Written task
Your response should consist of every line below, reproduced without alteration.

Extracted data

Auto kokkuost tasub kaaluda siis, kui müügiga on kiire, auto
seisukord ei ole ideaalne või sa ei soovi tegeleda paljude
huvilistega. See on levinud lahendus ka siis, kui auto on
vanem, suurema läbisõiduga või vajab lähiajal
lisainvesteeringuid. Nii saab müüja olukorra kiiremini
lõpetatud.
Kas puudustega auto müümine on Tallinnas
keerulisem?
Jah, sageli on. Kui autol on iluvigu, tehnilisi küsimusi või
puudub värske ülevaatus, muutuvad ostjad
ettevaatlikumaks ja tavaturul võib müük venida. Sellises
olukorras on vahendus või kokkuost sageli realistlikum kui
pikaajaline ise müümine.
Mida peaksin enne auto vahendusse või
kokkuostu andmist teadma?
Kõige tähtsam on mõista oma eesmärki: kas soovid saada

The completed task
Auto kokkuost tasub kaaluda siis, kui müügiga on kiire, auto
seisukord ei ole ideaalne või sa ei soovi tegeleda paljude
huvilistega. See on levinud lahendus ka siis, kui auto on
vanem, suurema läbisõiduga või vajab lähiajal
lisainvesteeringuid. Nii saab müüja olukorra kiiremini
lõpetatud.
Kas puudustega auto müümine on Tallinnas
keerulisem?
Jah, sageli on. Kui autol on iluvigu, tehnilisi küsimusi või
puudub värske ülevaatus, muutuvad ostjad
ettevaatlikumaks ja tavaturul võib müük venida. Sellises
olukorras on vahendus või kokkuost sageli realistlikum kui
pikaajaline ise müümine.
Mida peaksin enne auto vahendusse või
kokkuostu andmist teadma?
Kõige tähtsam on mõista oma eesmärki: kas soovid saada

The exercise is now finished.